Cognitive Behavioral Therapy for Insomnia

How I use CBT-I to treat Insomnia

My initial evaluation is specially targeted towards improving all aspects of your sleep and daytime performance.  My sleep intake is a diagnostic clinical interview that will help me evaluate your sleep history, medical history, psychiatric history and substance use history in order to first determine that you will benefit from CBT-I treatment.  With the use of self-administered questionnaires, at-home sleep logs, symptom checklists, psychological screening tests, and bed partner interviews, I am able to make a correct diagnosis, or provide you with a referral to obtain a sleep study if I suspect an organic sleep disorder is present.

sleep problems .jpg

Once a diagnosis of Insomnia is made, I develop a specific treatment plan with you.  I use outcome indicators to track and measure progress, as well as continually direct the path of treatment.  Additionally, since patient engagement is very important in treating Insomnia, I ask that my patients maintain a sleep diary outlining several important aspects of sleep associated with their identified disruption of sleep.

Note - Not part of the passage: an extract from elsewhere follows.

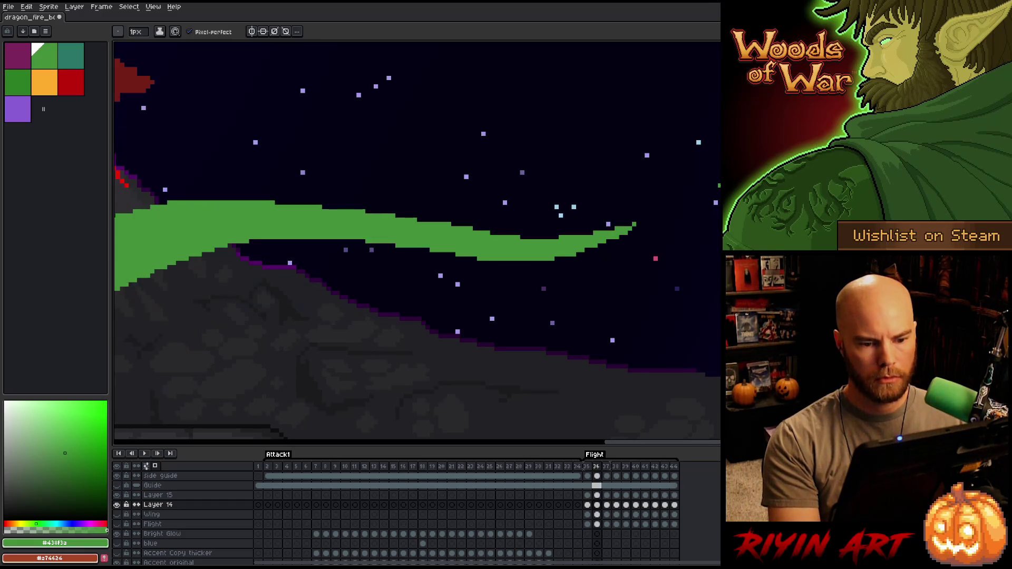
{"action": "key", "text": "Left"}
{"action": "key", "text": "Right"}
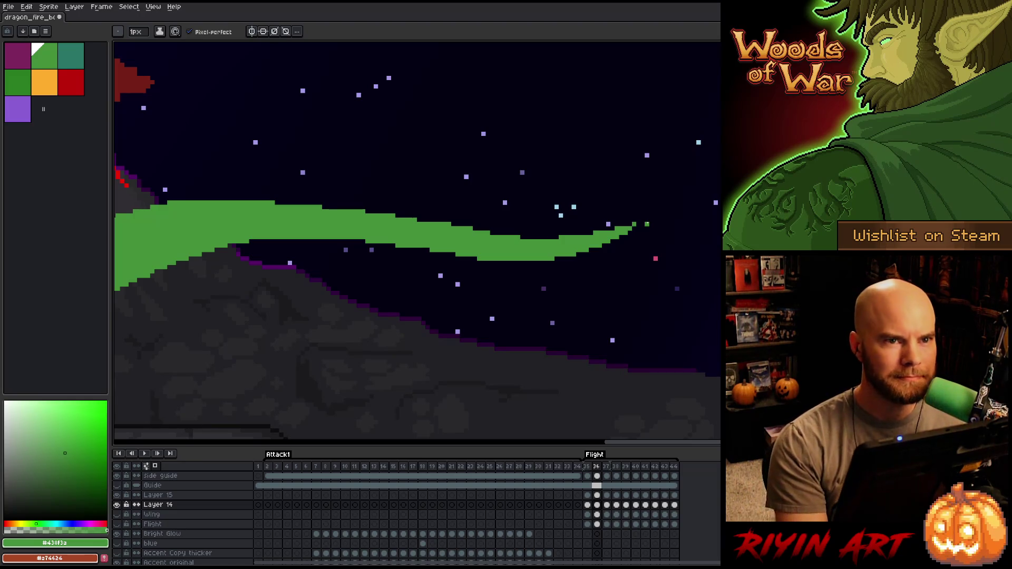
{"action": "key", "text": "ctrl+s"}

As a first line intervention, you will practice Stimulus-control methods and sleep restriction techniques to re-calibrate your circadian rhythm, and disrupt both cognitive and behavioral patterns maintaining your sleep problem.  I implement several relaxation techniques and offer biofeedback to achieve enhanced relaxation.   Cognitively, we will explore your beliefs about sleep or the lack thereof, and work on methods to restructure thoughts and beliefs that are paradoxically maintaining somatic tension.

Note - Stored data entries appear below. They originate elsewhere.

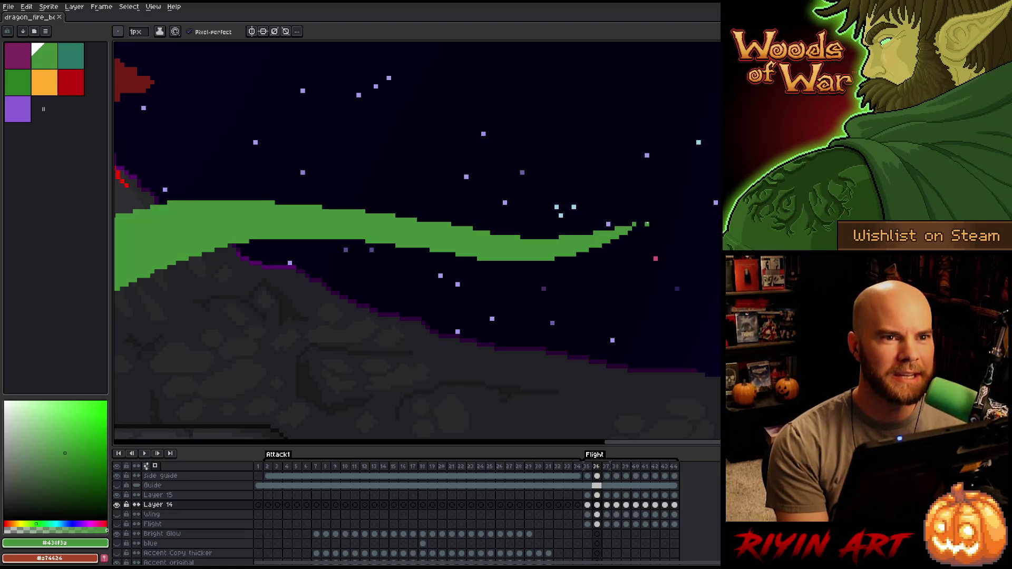
Flip between frames 35, 36 and 37 to compare the dragon's poses
{"action": "key", "text": "Left"}
{"action": "key", "text": "Right"}
{"action": "key", "text": "Left"}
{"action": "key", "text": "Right"}
{"action": "key", "text": "Left"}
{"action": "key", "text": "Right"}
{"action": "key", "text": "Right"}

Since Insomnia has a high relapse rate, I believe it is important that I help you become your own sleep expert.  Therefore, in addition to CBT-I, my treatment approach includes psychoeducation, biofeedback, relaxation therapies and relapse-prevention sessions. I take a collaborative approach with other medical professionals, especially as it pertains to the use of pharmaceutical sleep aids and substance abuse.